> [Excerpt provided]:
BEGIN

# Train and Hobby Expo April 11th Poughkeepsie NY



## Nicholas Savatgy (Dec 17, 2008)

Hi Guys, 
Just wanted to let everyone know that we, The Hudson Valley Large Scalers will be at the Train And Hobby Expo at Golds Gym on 258 Titusville Rd in Poughkeepsie Ny on Arpril 11th 2010 from 10 am to 4 pm. This show is put on by the Kingston Model Railroad Club and this will be there 25th show. This will also be the 1st time at this nice new location, should turn out to be a great show. We will have the largest display we have ever done at a show set up here, so come on by and say Hi to all the members. As usual we will be open to new members that wish to join and have fun in this great hobby. If you would like to attend and help out and run trains please contact me ahead of time at,

[email protected]

Thank you,
And see you at the show.
Nick.


----------



## Nicholas Savatgy (Dec 17, 2008)

Just a reminder, 2 weeks to go. And more great news the other local club has decided to do the show as well, Im so glad they will be there that means you get double the G scale trains for this event and there will be people selling large scale at this show. Look forward to seeing you all there...


----------



## Nicholas Savatgy (Dec 17, 2008)

Just a bump up, show is this weekend fellas..............


----------

END

> [Extracted material]:
BEGIN

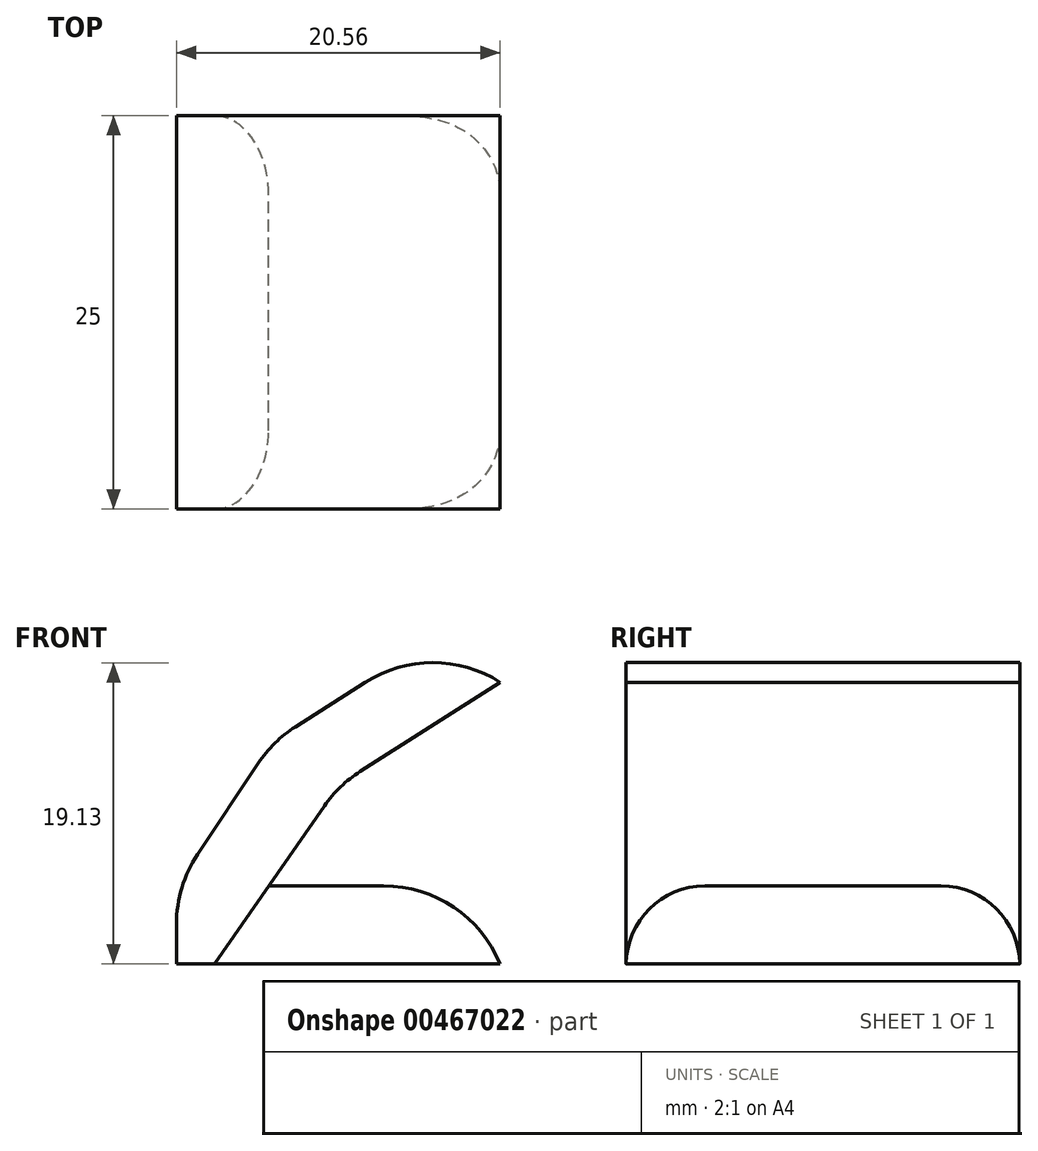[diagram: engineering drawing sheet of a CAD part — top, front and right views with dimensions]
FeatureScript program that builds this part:
annotation { "Feature Type Name" : "Feature", "Feature Type Description" : "" }
export const myFeature = defineFeature(function(context is Context, id is Id, definition is map)
    precondition{}
    {
        {
            var Q0;
            Q0=qCreatedBy(makeId("Front.planeOp"),FACE);
            var sketch = newSketch(context, id + "F0", { "sketchPlane" : qUnion([Q0])});
            skLineSegment(sketch, "E0", {"start": v(0, 0) * mm, "end": v(-20.56, 0) * mm});
            skLineSegment(sketch, "E1", {"start": v(-20.56, 0) * mm, "end": v(-20.56, 4.95) * mm});
            skLineSegment(sketch, "E2", {"start": v(-20.56, 4.95) * mm, "end": v(-14.43, 14.15) * mm});
            skLineSegment(sketch, "E3", {"start": v(-14.43, 14.15) * mm, "end": v(0, 23.35) * mm});
            skLineSegment(sketch, "E4", {"start": v(0, 0) * mm, "end": v(0, 4.95) * mm});
            skLineSegment(sketch, "E5", {"start": v(0, 4.95) * mm, "end": v(-14.7, 4.95) * mm});
            skLineSegment(sketch, "E6", {"start": v(-14.7, 4.95) * mm, "end": v(-10.24, 11.36) * mm});
            skLineSegment(sketch, "E7", {"start": v(-10.24, 11.36) * mm, "end": v(0, 17.9) * mm});
            skLineSegment(sketch, "E8", {"start": v(0, 17.9) * mm, "end": v(0, 23.35) * mm});
            skSolve(sketch);
        }
        {
            var Q0;
            Q0=makeQuery(id+"F0.imprint","IMPRINT",FACE,{"disambiguationData":[TD([[makeQuery(id+"F0.imprint","IMPRINT",EDGE,{"derivedFrom":sQuery(id+"F0.wireOp",EDGE,"E0")}),-1.0]])]});
            extrude(context, id + "F1", {"entities" : qUnion([Q0]), "endBound" : BoundingType.SYMMETRIC, "depth" : 25 * mm, "offsetDistance" : 25 * mm});
        }
        {
            var Q0;
            Q0=makeQuery(id+"F1.opExtrude","SWEPT_EDGE",EDGE,{"disambiguationData":[OSD([sQuery(id+"F0.wireOp",EDGE,"E3"),sQuery(id+"F0.wireOp",EDGE,"E8")])]});
            var Q1;
            Q1=makeQuery(id+"F1.opExtrude","SWEPT_EDGE",EDGE,{"disambiguationData":[OSD([sQuery(id+"F0.wireOp",EDGE,"E2"),sQuery(id+"F0.wireOp",EDGE,"E3")])]});
            var Q2;
            Q2=makeQuery(id+"F1.opExtrude","SWEPT_EDGE",EDGE,{"disambiguationData":[OSD([sQuery(id+"F0.wireOp",EDGE,"E1"),sQuery(id+"F0.wireOp",EDGE,"E2")])]});
            var Q3;
            Q3=makeQuery(id+"F1.opExtrude","SWEPT_EDGE",EDGE,{"disambiguationData":[OSD([sQuery(id+"F0.wireOp",EDGE,"E4"),sQuery(id+"F0.wireOp",EDGE,"E5")])]});
            fillet(context, id + "F2", {"entities" : qUnion([Q0, Q1, Q2, Q3]), "tangentPropagation" : true, "radius" : 8 * mm, "defaultsChanged" : true, "vertexSettings" : [], "allowEdgeOverflow" : false});
        }
        {
            var Q0;
            {var subQ0=sQuery(id+"F0.wireOp",EDGE,"E5");var subQ1=sQuery(id+"F0.wireOp",EDGE,"E4");Q0=makeQuery(id+"F2.opFillet","BLEND_EDGE",EDGE,{"blendedFrom":[makeQuery(id+"F1.opExtrude","SWEPT_EDGE",EDGE,{"disambiguationData":[OSD([subQ1,subQ0])]}),makeQuery(id+"F1.opExtrude","CAP_FACE",FACE,{"disambiguationData":[OSD([sQuery(id+"F0.wireOp",EDGE,"E0"),sQuery(id+"F0.wireOp",EDGE,"E1"),sQuery(id+"F0.wireOp",EDGE,"E2"),sQuery(id+"F0.wireOp",EDGE,"E3"),subQ1,subQ0,sQuery(id+"F0.wireOp",EDGE,"E6"),sQuery(id+"F0.wireOp",EDGE,"E7"),sQuery(id+"F0.wireOp",EDGE,"E8")])],"isStart":true})],"blendedInto":[makeQuery(id+"F1.opExtrude","CAP_FACE",FACE,{"disambiguationData":[OSD([sQuery(id+"F0.wireOp",EDGE,"E0"),sQuery(id+"F0.wireOp",EDGE,"E1"),sQuery(id+"F0.wireOp",EDGE,"E2"),sQuery(id+"F0.wireOp",EDGE,"E3"),subQ1,subQ0,sQuery(id+"F0.wireOp",EDGE,"E6"),sQuery(id+"F0.wireOp",EDGE,"E7"),sQuery(id+"F0.wireOp",EDGE,"E8")])],"isStart":true})]});}
            var Q1;
            {var subQ0=sQuery(id+"F0.wireOp",EDGE,"E5");var subQ1=sQuery(id+"F0.wireOp",EDGE,"E4");Q1=makeQuery(id+"F2.opFillet","BLEND_EDGE",EDGE,{"blendedFrom":[makeQuery(id+"F1.opExtrude","SWEPT_EDGE",EDGE,{"disambiguationData":[OSD([subQ1,subQ0])]}),makeQuery(id+"F1.opExtrude","CAP_FACE",FACE,{"disambiguationData":[OSD([sQuery(id+"F0.wireOp",EDGE,"E0"),sQuery(id+"F0.wireOp",EDGE,"E1"),sQuery(id+"F0.wireOp",EDGE,"E2"),sQuery(id+"F0.wireOp",EDGE,"E3"),subQ1,subQ0,sQuery(id+"F0.wireOp",EDGE,"E6"),sQuery(id+"F0.wireOp",EDGE,"E7"),sQuery(id+"F0.wireOp",EDGE,"E8")])],"isStart":false})],"blendedInto":[makeQuery(id+"F1.opExtrude","CAP_FACE",FACE,{"disambiguationData":[OSD([sQuery(id+"F0.wireOp",EDGE,"E0"),sQuery(id+"F0.wireOp",EDGE,"E1"),sQuery(id+"F0.wireOp",EDGE,"E2"),sQuery(id+"F0.wireOp",EDGE,"E3"),subQ1,subQ0,sQuery(id+"F0.wireOp",EDGE,"E6"),sQuery(id+"F0.wireOp",EDGE,"E7"),sQuery(id+"F0.wireOp",EDGE,"E8")])],"isStart":false})]});}
            fillet(context, id + "F3", {"entities" : qUnion([Q0, Q1]), "tangentPropagation" : true, "radius" : 5 * mm, "defaultsChanged" : false, "vertexSettings" : [], "allowEdgeOverflow" : false});
        }
        {
            var Q0;
            Q0=makeQuery(id+"F1.opExtrude","SWEPT_EDGE",EDGE,{"disambiguationData":[OSD([sQuery(id+"F0.wireOp",EDGE,"E6"),sQuery(id+"F0.wireOp",EDGE,"E7")])]});
            fillet(context, id + "F4", {"entities" : qUnion([Q0]), "tangentPropagation" : true, "radius" : 8 * mm, "defaultsChanged" : true, "vertexSettings" : [], "allowEdgeOverflow" : false});
        }
    });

END

> [What you need to do]:
A - Summarize the thread about the train and hobby expo in two sentences.
B - According to the thread about the train and hobby expo, which club puts on the show?
C - Return the part of the thread about the train and hobby expo starting with "# Train and" and going on through "at the show.".

> [Task solutions]:
A - The Hudson Valley Large Scalers announce that they will bring their largest display yet to the Train and Hobby Expo at Golds Gym in Poughkeepsie, a show put on by the Kingston Model Railroad Club, and they welcome new members and helpers who contact the poster ahead of time. Later posts add that the other local club will also take part, which means double the G scale trains and people selling large scale, and that the show is this weekend.

B - The Kingston Model Railroad Club.

C -
# Train and Hobby Expo April 11th Poughkeepsie NY



## Nicholas Savatgy (Dec 17, 2008)

Hi Guys, 
Just wanted to let everyone know that we, The Hudson Valley Large Scalers will be at the Train And Hobby Expo at Golds Gym on 258 Titusville Rd in Poughkeepsie Ny on Arpril 11th 2010 from 10 am to 4 pm. This show is put on by the Kingston Model Railroad Club and this will be there 25th show. This will also be the 1st time at this nice new location, should turn out to be a great show. We will have the largest display we have ever done at a show set up here, so come on by and say Hi to all the members. As usual we will be open to new members that wish to join and have fun in this great hobby. If you would like to attend and help out and run trains please contact me ahead of time at,

[email protected]

Thank you,
And see you at the show.